If superstar Rajnikant ended his last outing in `Baba' with the shot showing him walking towards the waiting people, in `Gajendra' the captain looks into the camera, points towards the people and says: "How can I not go? How can I not go when they are calling me," when a character asks him if he really should.

If the superstar in `Baba' called Tamil Nadu his `Uyir Naadu,' an injured captain in the climax of `Gajendra' takes a fistful of sand, rubs it in the wound in the stomach, and says: "Ithu mannu illai da, marundhu" (This is not just sand, it is medicine).

Rajnikant and Vijaykant both probably know that the roots do not seem to matter as long as the public perception of their identity remains that of "Tamizhan."

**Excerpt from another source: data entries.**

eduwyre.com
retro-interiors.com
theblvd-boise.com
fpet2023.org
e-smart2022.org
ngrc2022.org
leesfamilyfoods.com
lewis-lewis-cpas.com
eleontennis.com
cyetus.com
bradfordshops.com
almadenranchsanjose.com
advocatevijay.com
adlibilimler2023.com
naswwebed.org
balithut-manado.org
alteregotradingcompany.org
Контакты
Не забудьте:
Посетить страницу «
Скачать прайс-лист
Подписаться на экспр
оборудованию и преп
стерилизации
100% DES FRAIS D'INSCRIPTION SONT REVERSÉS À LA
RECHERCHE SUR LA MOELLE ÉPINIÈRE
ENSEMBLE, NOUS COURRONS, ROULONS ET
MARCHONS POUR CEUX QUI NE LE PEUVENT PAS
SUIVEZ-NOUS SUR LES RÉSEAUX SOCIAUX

Comparing MGR's use of films to propagate ideology (`Idhayakani', `Anbe Vaa', `Netru Indru Nalai') with the present stars, film critic Malini Mannath says MGR had a convincing clean onscreen persona, which blended well with his off-screen conviction for public service initiatives. "He never smoked or drank onscreen, he was always a good son, a do-gooder with every virtue a hero needs to possess. But these days, the only virtue you find in a hero is brawn. Muscle power. The tone is more like, `I can kick ten people at a time, I can beat the bad guys. Trust me.' Vijaykant, though lacking the persona of an MGR or Rajnikant, is better placed because he has played the captain's role in real life and has proved that he can lead."

Director and film analyst Hariharan does not entirely agree. "Rajnikant's onscreen image is that of the anti-hero... maybe, because he started his career that way. His image has been that of `the good guy in the wrong house.' He has been the Robinhood and he revels in the anti-hero business. So his smoking was for fun and people do not see it as bad ."

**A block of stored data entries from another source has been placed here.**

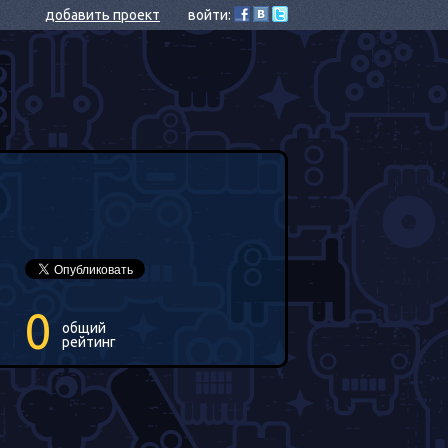
добавить проект
войти:
0
общий
рейтинг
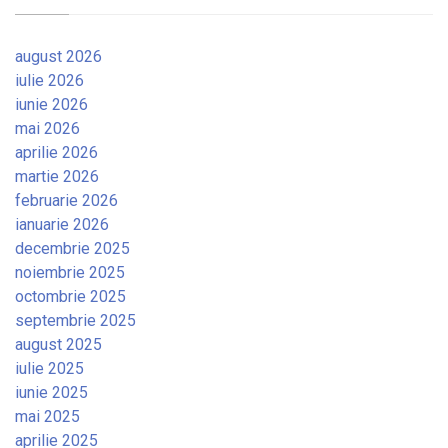
august 2026
iulie 2026
iunie 2026
mai 2026
aprilie 2026
martie 2026
februarie 2026
ianuarie 2026
decembrie 2025
noiembrie 2025
octombrie 2025
septembrie 2025
august 2025
iulie 2025
iunie 2025
mai 2025
aprilie 2025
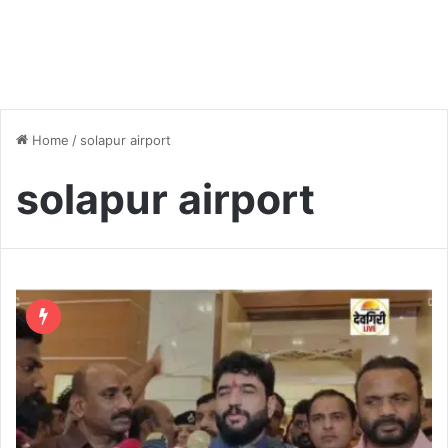
Home
/
solapur airport
solapur airport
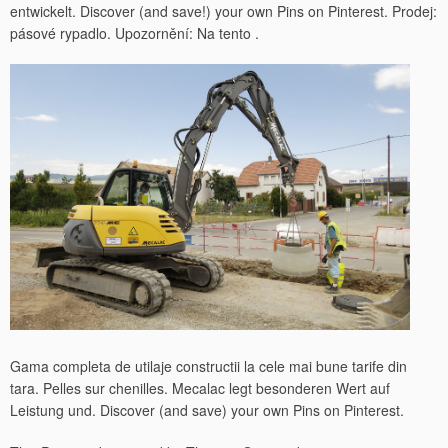
entwickelt. Discover (and save!) your own Pins on Pinterest. Prodej:
pásové rypadlo. Upozornění: Na tento .
Gama completa de utilaje constructii la cele mai bune tarife din
tara. Pelles sur chenilles. Mecalac legt besonderen Wert auf
Leistung und. Discover (and save) your own Pins on Pinterest.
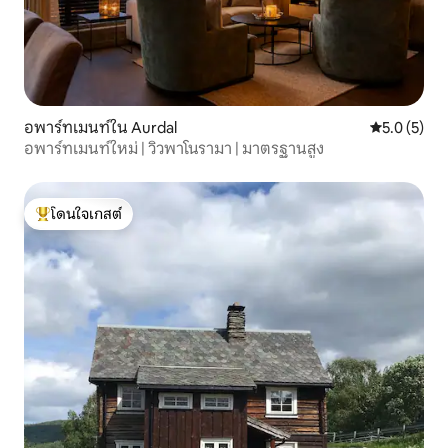
อพาร์ทเมนท์ใน Aurdal
คะแนนเฉลี่ย 
5.0 (5)
อพาร์ทเมนท์ใหม่ | วิวพาโนรามา | มาตรฐานสูง
โดนใจเกสต์
โดนใจเกสต์ที่สุด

Mr. Hariharan, however, feels that the present-day stars need to work harder than MGR did because "MGR happened when there was a DMK wave. His was not a planned entry though he was involved in politics much before he launched his party. Vijaykant has been preparing this for a long time. He has been involved in charity, genuinely feeding the poor for a while. Stars today need to prepare at a personal level."

Changed scenario

Another difference is that in MGR films, the state was not involved much. "It was the corrupt moneylenders, alcoholics and smugglers who were the bad people. Post-emergency, that has changed. Films made after 1977 began to expose corruption in politics. They reflected public disillusionment and espoused common causes. The new wave of Tamil cinema is doing that. Tamil people want a change, so much so they look for alternatives."

This is why, he believes, people lap up `Indian,' `Gentleman,' `Mudhalvan,' `Baasha' or `Gajendra', which have the hero as the vigilante. When the vigilante happens to be an aspiring politician, the fantasy is further heightened and the audience is led to believe that the hero might just step out of the screen to their rescue.